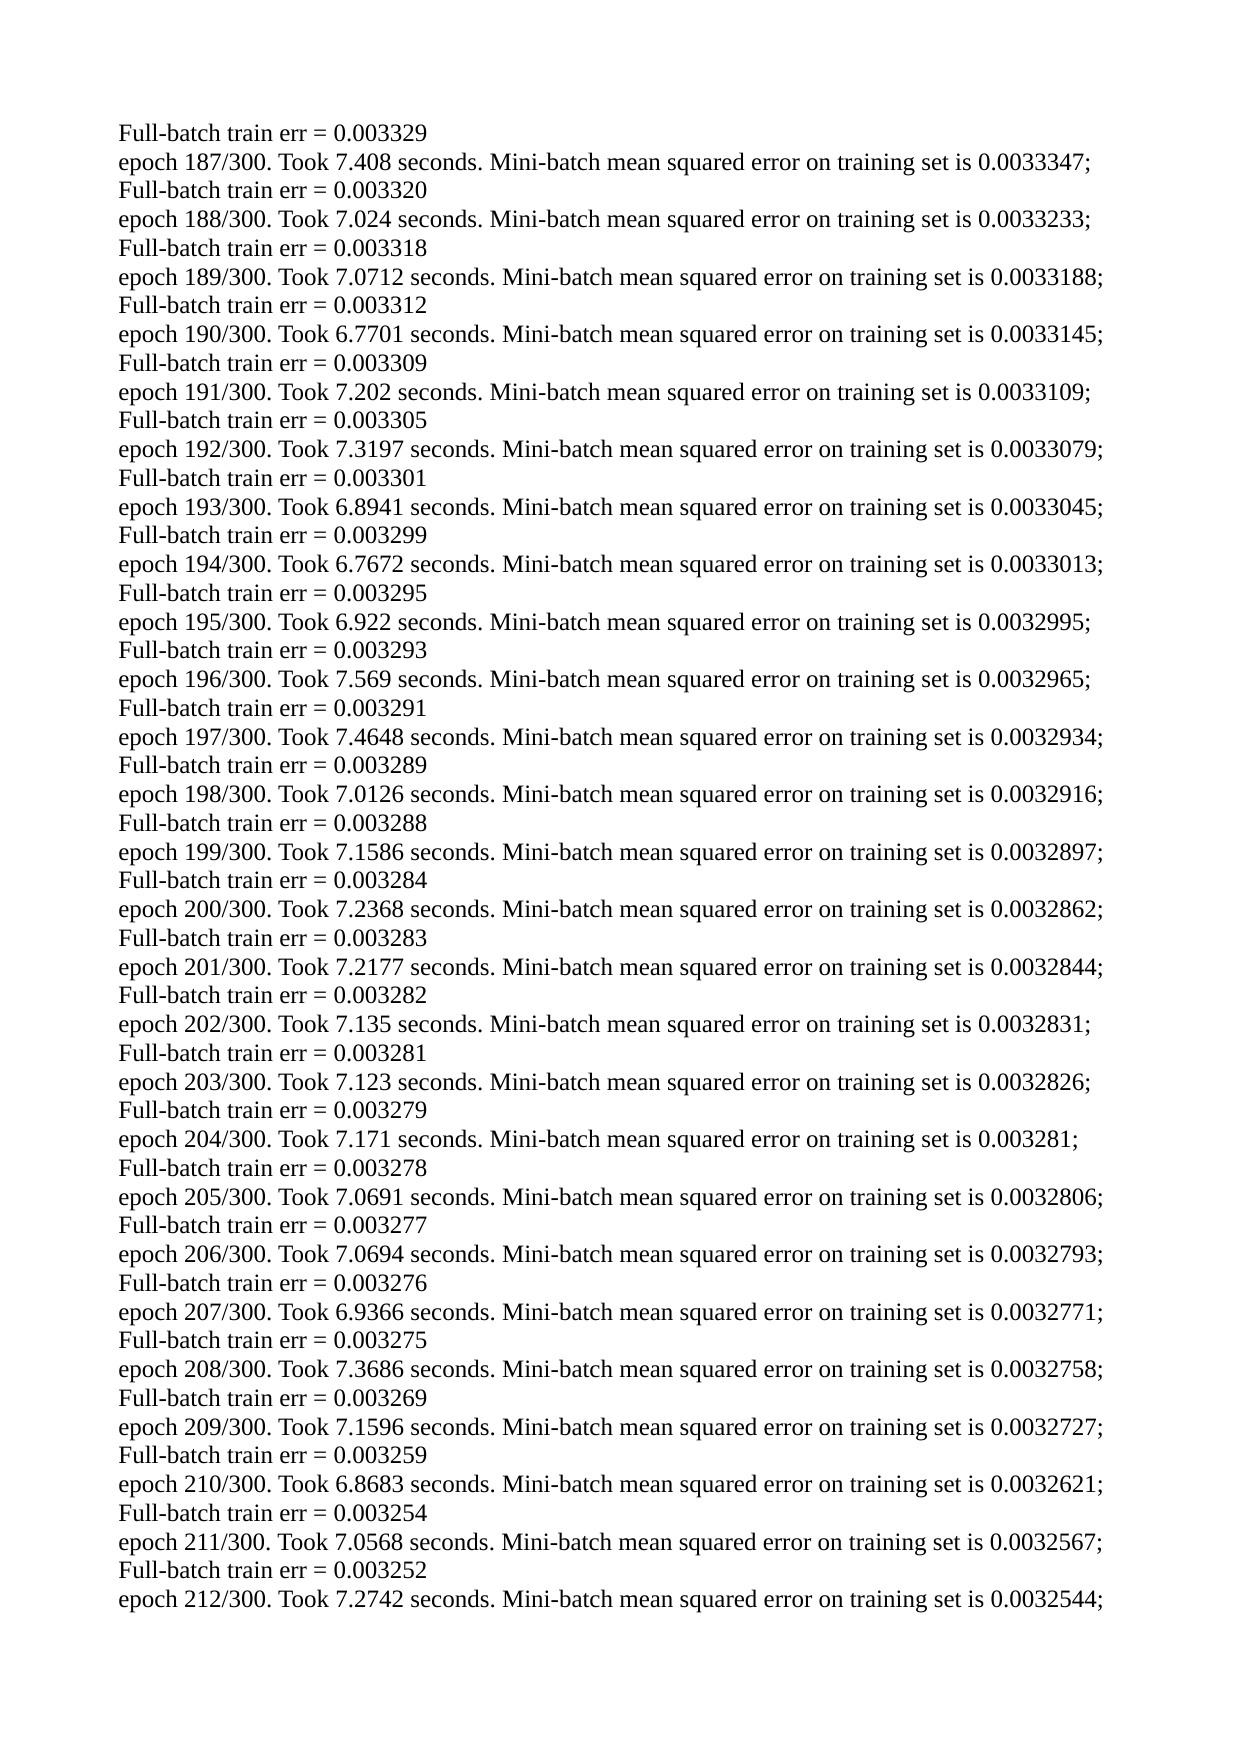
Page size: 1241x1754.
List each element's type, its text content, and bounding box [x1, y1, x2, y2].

text epoch 207/300. Took 6.9366 seconds. Mini-batch mean squared error on training set is 0.0032771; Full-batch train err = 0.003275 [118, 1297, 1122, 1354]
text Full-batch train err = 0.003329 [118, 118, 1122, 147]
text epoch 192/300. Took 7.3197 seconds. Mini-batch mean squared error on training set is 0.0033079; Full-batch train err = 0.003301 [118, 434, 1122, 492]
text epoch 195/300. Took 6.922 seconds. Mini-batch mean squared error on training set is 0.0032995; Full-batch train err = 0.003293 [118, 607, 1122, 664]
text epoch 190/300. Took 6.7701 seconds. Mini-batch mean squared error on training set is 0.0033145; Full-batch train err = 0.003309 [118, 319, 1122, 377]
text epoch 203/300. Took 7.123 seconds. Mini-batch mean squared error on training set is 0.0032826; Full-batch train err = 0.003279 [118, 1067, 1122, 1124]
text epoch 187/300. Took 7.408 seconds. Mini-batch mean squared error on training set is 0.0033347; Full-batch train err = 0.003320 [118, 147, 1122, 204]
text epoch 197/300. Took 7.4648 seconds. Mini-batch mean squared error on training set is 0.0032934; Full-batch train err = 0.003289 [118, 722, 1122, 779]
text epoch 196/300. Took 7.569 seconds. Mini-batch mean squared error on training set is 0.0032965; Full-batch train err = 0.003291 [118, 664, 1122, 722]
text epoch 205/300. Took 7.0691 seconds. Mini-batch mean squared error on training set is 0.0032806; Full-batch train err = 0.003277 [118, 1182, 1122, 1239]
text epoch 189/300. Took 7.0712 seconds. Mini-batch mean squared error on training set is 0.0033188; Full-batch train err = 0.003312 [118, 262, 1122, 319]
text epoch 201/300. Took 7.2177 seconds. Mini-batch mean squared error on training set is 0.0032844; Full-batch train err = 0.003282 [118, 952, 1122, 1009]
text epoch 194/300. Took 6.7672 seconds. Mini-batch mean squared error on training set is 0.0033013; Full-batch train err = 0.003295 [118, 549, 1122, 607]
text epoch 199/300. Took 7.1586 seconds. Mini-batch mean squared error on training set is 0.0032897; Full-batch train err = 0.003284 [118, 837, 1122, 894]
text epoch 198/300. Took 7.0126 seconds. Mini-batch mean squared error on training set is 0.0032916; Full-batch train err = 0.003288 [118, 779, 1122, 837]
text epoch 193/300. Took 6.8941 seconds. Mini-batch mean squared error on training set is 0.0033045; Full-batch train err = 0.003299 [118, 492, 1122, 549]
text epoch 188/300. Took 7.024 seconds. Mini-batch mean squared error on training set is 0.0033233; Full-batch train err = 0.003318 [118, 204, 1122, 262]
text epoch 204/300. Took 7.171 seconds. Mini-batch mean squared error on training set is 0.003281; Full-batch train err = 0.003278 [118, 1124, 1122, 1182]
text epoch 191/300. Took 7.202 seconds. Mini-batch mean squared error on training set is 0.0033109; Full-batch train err = 0.003305 [118, 377, 1122, 434]
text epoch 208/300. Took 7.3686 seconds. Mini-batch mean squared error on training set is 0.0032758; Full-batch train err = 0.003269 [118, 1354, 1122, 1412]
text epoch 206/300. Took 7.0694 seconds. Mini-batch mean squared error on training set is 0.0032793; Full-batch train err = 0.003276 [118, 1239, 1122, 1297]
text epoch 202/300. Took 7.135 seconds. Mini-batch mean squared error on training set is 0.0032831; Full-batch train err = 0.003281 [118, 1009, 1122, 1067]
text epoch 209/300. Took 7.1596 seconds. Mini-batch mean squared error on training set is 0.0032727; Full-batch train err = 0.003259 [118, 1412, 1122, 1469]
text epoch 211/300. Took 7.0568 seconds. Mini-batch mean squared error on training set is 0.0032567; Full-batch train err = 0.003252 [118, 1527, 1122, 1584]
text epoch 200/300. Took 7.2368 seconds. Mini-batch mean squared error on training set is 0.0032862; Full-batch train err = 0.003283 [118, 894, 1122, 952]
text epoch 210/300. Took 6.8683 seconds. Mini-batch mean squared error on training set is 0.0032621; Full-batch train err = 0.003254 [118, 1469, 1122, 1527]
text epoch 212/300. Took 7.2742 seconds. Mini-batch mean squared error on training set is 0.0032544; [118, 1584, 1122, 1613]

## The task
Rewrite all the records, changing every "mean squared error" to "MSE" and keeping everything else the same. Leave the pictures out of your answer.

## Solution for this task
Page size: 1241x1754.
List each element's type, its text content, and bounding box [x1, y1, x2, y2].

text epoch 207/300. Took 6.9366 seconds. Mini-batch MSE on training set is 0.0032771; Full-batch train err = 0.003275 [118, 1297, 1122, 1354]
text Full-batch train err = 0.003329 [118, 118, 1122, 147]
text epoch 192/300. Took 7.3197 seconds. Mini-batch MSE on training set is 0.0033079; Full-batch train err = 0.003301 [118, 434, 1122, 492]
text epoch 195/300. Took 6.922 seconds. Mini-batch MSE on training set is 0.0032995; Full-batch train err = 0.003293 [118, 607, 1122, 664]
text epoch 190/300. Took 6.7701 seconds. Mini-batch MSE on training set is 0.0033145; Full-batch train err = 0.003309 [118, 319, 1122, 377]
text epoch 203/300. Took 7.123 seconds. Mini-batch MSE on training set is 0.0032826; Full-batch train err = 0.003279 [118, 1067, 1122, 1124]
text epoch 187/300. Took 7.408 seconds. Mini-batch MSE on training set is 0.0033347; Full-batch train err = 0.003320 [118, 147, 1122, 204]
text epoch 197/300. Took 7.4648 seconds. Mini-batch MSE on training set is 0.0032934; Full-batch train err = 0.003289 [118, 722, 1122, 779]
text epoch 196/300. Took 7.569 seconds. Mini-batch MSE on training set is 0.0032965; Full-batch train err = 0.003291 [118, 664, 1122, 722]
text epoch 205/300. Took 7.0691 seconds. Mini-batch MSE on training set is 0.0032806; Full-batch train err = 0.003277 [118, 1182, 1122, 1239]
text epoch 189/300. Took 7.0712 seconds. Mini-batch MSE on training set is 0.0033188; Full-batch train err = 0.003312 [118, 262, 1122, 319]
text epoch 201/300. Took 7.2177 seconds. Mini-batch MSE on training set is 0.0032844; Full-batch train err = 0.003282 [118, 952, 1122, 1009]
text epoch 194/300. Took 6.7672 seconds. Mini-batch MSE on training set is 0.0033013; Full-batch train err = 0.003295 [118, 549, 1122, 607]
text epoch 199/300. Took 7.1586 seconds. Mini-batch MSE on training set is 0.0032897; Full-batch train err = 0.003284 [118, 837, 1122, 894]
text epoch 198/300. Took 7.0126 seconds. Mini-batch MSE on training set is 0.0032916; Full-batch train err = 0.003288 [118, 779, 1122, 837]
text epoch 193/300. Took 6.8941 seconds. Mini-batch MSE on training set is 0.0033045; Full-batch train err = 0.003299 [118, 492, 1122, 549]
text epoch 188/300. Took 7.024 seconds. Mini-batch MSE on training set is 0.0033233; Full-batch train err = 0.003318 [118, 204, 1122, 262]
text epoch 204/300. Took 7.171 seconds. Mini-batch MSE on training set is 0.003281; Full-batch train err = 0.003278 [118, 1124, 1122, 1182]
text epoch 191/300. Took 7.202 seconds. Mini-batch MSE on training set is 0.0033109; Full-batch train err = 0.003305 [118, 377, 1122, 434]
text epoch 208/300. Took 7.3686 seconds. Mini-batch MSE on training set is 0.0032758; Full-batch train err = 0.003269 [118, 1354, 1122, 1412]
text epoch 206/300. Took 7.0694 seconds. Mini-batch MSE on training set is 0.0032793; Full-batch train err = 0.003276 [118, 1239, 1122, 1297]
text epoch 202/300. Took 7.135 seconds. Mini-batch MSE on training set is 0.0032831; Full-batch train err = 0.003281 [118, 1009, 1122, 1067]
text epoch 209/300. Took 7.1596 seconds. Mini-batch MSE on training set is 0.0032727; Full-batch train err = 0.003259 [118, 1412, 1122, 1469]
text epoch 211/300. Took 7.0568 seconds. Mini-batch MSE on training set is 0.0032567; Full-batch train err = 0.003252 [118, 1527, 1122, 1584]
text epoch 200/300. Took 7.2368 seconds. Mini-batch MSE on training set is 0.0032862; Full-batch train err = 0.003283 [118, 894, 1122, 952]
text epoch 210/300. Took 6.8683 seconds. Mini-batch MSE on training set is 0.0032621; Full-batch train err = 0.003254 [118, 1469, 1122, 1527]
text epoch 212/300. Took 7.2742 seconds. Mini-batch MSE on training set is 0.0032544; [118, 1584, 1122, 1613]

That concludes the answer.